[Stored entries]
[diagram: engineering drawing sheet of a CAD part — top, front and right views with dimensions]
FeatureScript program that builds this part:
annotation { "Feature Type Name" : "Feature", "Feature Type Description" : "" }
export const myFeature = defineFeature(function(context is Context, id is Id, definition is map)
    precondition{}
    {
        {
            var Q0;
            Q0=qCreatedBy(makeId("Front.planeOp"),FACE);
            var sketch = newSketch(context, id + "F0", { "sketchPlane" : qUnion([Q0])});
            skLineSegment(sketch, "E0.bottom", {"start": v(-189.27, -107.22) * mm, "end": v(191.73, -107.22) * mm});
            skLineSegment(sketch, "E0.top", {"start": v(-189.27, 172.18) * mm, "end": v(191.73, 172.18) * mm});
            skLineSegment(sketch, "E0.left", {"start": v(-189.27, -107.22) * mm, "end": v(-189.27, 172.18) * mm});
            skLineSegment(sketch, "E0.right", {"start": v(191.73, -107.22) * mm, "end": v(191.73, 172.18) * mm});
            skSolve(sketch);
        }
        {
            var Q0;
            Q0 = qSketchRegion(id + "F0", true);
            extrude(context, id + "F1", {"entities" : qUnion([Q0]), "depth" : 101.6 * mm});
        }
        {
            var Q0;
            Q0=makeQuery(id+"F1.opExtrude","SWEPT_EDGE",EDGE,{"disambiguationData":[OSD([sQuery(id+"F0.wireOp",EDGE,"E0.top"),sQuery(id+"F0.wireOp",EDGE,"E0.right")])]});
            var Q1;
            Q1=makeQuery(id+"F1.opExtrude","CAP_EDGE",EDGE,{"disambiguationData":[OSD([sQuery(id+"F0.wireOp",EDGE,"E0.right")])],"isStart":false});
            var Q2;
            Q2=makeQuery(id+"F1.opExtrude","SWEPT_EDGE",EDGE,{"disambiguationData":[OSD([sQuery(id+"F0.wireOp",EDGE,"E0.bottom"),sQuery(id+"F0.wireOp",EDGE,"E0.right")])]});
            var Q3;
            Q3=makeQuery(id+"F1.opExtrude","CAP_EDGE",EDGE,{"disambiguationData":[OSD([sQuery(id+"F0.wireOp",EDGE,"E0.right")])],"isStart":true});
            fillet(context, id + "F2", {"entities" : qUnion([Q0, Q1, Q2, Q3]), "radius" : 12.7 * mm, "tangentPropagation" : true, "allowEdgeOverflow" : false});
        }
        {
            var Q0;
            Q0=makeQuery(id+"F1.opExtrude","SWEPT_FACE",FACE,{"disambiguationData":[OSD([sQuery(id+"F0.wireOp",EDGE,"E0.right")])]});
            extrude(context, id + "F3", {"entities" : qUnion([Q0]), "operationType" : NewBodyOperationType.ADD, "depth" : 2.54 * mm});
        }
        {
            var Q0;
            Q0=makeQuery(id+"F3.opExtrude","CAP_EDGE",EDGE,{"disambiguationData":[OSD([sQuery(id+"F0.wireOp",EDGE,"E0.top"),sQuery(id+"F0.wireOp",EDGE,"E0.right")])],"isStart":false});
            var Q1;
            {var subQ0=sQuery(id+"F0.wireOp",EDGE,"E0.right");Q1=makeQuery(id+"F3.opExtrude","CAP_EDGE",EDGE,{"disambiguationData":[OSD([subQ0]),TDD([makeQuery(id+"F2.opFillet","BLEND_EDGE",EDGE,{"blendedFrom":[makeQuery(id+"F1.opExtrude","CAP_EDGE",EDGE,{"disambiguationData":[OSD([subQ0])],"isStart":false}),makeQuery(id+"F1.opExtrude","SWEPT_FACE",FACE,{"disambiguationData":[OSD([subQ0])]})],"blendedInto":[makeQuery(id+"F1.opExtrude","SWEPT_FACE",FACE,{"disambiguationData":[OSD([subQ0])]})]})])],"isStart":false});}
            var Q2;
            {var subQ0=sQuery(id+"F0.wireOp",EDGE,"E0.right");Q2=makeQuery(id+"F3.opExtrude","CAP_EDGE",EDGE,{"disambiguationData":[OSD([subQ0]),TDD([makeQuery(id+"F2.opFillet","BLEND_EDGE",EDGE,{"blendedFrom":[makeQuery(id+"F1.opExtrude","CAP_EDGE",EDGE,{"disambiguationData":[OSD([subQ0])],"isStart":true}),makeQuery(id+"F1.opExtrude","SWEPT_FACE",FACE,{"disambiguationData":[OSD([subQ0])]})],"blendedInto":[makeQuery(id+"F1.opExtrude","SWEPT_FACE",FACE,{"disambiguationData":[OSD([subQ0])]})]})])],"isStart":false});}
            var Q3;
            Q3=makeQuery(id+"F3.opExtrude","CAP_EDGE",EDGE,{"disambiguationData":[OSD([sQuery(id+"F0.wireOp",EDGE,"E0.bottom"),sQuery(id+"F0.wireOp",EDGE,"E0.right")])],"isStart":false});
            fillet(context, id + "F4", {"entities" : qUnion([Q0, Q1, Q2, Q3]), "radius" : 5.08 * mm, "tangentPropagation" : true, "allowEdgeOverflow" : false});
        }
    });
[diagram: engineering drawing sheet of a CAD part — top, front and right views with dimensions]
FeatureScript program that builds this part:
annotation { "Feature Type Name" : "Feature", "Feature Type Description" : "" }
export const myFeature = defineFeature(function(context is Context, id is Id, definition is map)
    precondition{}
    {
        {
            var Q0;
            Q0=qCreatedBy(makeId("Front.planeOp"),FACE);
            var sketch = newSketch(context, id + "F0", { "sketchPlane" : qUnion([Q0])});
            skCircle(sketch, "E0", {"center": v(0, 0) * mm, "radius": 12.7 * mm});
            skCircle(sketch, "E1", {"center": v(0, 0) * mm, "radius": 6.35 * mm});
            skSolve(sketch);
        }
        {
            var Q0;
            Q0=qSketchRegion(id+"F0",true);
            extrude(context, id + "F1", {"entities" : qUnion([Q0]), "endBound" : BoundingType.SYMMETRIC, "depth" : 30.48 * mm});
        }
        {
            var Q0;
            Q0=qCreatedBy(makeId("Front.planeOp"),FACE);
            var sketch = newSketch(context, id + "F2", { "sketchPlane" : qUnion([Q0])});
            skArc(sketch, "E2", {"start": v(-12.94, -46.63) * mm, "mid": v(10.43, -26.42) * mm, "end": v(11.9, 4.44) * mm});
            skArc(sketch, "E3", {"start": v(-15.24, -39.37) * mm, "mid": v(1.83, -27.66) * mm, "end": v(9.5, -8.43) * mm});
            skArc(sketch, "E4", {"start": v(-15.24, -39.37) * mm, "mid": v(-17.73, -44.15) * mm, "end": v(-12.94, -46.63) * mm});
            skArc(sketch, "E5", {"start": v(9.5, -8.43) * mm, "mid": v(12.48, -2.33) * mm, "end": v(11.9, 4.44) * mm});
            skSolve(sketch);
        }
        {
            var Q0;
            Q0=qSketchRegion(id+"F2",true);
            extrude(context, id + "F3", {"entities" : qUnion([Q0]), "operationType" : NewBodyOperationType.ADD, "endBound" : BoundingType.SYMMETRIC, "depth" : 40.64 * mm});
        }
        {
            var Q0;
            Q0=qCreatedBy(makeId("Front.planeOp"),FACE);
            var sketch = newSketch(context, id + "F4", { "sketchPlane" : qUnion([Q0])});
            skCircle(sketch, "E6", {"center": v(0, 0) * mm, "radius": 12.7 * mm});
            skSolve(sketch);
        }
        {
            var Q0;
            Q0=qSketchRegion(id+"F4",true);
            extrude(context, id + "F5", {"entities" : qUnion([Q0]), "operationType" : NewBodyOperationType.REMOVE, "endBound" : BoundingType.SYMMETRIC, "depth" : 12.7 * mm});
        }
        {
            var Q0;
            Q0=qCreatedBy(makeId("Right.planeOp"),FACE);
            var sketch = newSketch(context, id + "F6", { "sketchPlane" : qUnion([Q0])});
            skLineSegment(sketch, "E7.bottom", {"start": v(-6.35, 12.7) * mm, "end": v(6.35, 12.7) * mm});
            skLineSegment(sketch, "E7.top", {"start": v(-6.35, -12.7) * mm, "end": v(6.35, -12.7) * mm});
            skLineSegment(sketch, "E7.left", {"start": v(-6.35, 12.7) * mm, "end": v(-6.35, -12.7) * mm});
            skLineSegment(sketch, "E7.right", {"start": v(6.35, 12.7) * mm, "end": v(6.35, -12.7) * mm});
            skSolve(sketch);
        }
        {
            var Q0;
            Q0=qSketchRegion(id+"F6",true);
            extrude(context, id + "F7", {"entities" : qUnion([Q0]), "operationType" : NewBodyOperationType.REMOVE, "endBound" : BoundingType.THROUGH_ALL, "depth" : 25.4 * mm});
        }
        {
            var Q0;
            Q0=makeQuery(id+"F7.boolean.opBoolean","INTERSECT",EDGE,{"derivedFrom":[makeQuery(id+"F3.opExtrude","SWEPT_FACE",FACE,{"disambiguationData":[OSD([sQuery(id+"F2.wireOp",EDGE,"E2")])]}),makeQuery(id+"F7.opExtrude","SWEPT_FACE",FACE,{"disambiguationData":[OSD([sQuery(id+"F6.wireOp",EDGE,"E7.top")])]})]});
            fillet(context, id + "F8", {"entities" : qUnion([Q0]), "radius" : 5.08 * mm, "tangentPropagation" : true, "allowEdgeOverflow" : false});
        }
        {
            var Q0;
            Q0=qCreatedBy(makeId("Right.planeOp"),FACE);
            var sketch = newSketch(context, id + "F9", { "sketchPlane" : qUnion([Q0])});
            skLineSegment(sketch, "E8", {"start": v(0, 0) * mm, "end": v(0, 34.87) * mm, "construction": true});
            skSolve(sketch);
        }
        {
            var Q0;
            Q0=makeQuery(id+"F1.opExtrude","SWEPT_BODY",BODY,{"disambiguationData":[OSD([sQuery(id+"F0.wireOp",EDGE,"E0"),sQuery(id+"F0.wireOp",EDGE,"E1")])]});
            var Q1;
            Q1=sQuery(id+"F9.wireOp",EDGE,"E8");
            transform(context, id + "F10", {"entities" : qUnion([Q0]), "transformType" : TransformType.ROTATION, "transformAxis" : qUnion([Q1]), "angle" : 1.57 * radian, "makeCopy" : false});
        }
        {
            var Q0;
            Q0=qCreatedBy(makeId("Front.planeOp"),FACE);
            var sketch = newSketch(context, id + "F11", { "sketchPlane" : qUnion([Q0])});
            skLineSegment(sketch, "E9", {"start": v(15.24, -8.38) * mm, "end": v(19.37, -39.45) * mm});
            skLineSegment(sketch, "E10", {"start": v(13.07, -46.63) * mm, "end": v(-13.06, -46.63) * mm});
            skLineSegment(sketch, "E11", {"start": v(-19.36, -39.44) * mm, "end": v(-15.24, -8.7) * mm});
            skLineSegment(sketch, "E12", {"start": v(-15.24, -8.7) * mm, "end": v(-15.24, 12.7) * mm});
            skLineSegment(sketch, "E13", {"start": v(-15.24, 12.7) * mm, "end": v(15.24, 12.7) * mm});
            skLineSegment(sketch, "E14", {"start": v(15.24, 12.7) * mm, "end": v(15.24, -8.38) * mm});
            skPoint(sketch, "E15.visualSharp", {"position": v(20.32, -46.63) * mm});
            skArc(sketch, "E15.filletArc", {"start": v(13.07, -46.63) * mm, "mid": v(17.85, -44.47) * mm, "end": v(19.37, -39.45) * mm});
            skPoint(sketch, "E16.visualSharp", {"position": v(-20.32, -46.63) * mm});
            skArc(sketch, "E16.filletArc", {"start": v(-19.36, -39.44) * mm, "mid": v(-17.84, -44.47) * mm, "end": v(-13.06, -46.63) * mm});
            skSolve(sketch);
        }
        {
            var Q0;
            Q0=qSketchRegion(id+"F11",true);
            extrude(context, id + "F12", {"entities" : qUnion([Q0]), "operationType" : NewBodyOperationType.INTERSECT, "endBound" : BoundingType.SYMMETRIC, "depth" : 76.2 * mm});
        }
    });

Given request
Report every line in the entries above that contains the string "visualSharp", matching case exactly.

Answer to the exercise
            skPoint(sketch, "E15.visualSharp", {"position": v(20.32, -46.63) * mm});
            skPoint(sketch, "E16.visualSharp", {"position": v(-20.32, -46.63) * mm});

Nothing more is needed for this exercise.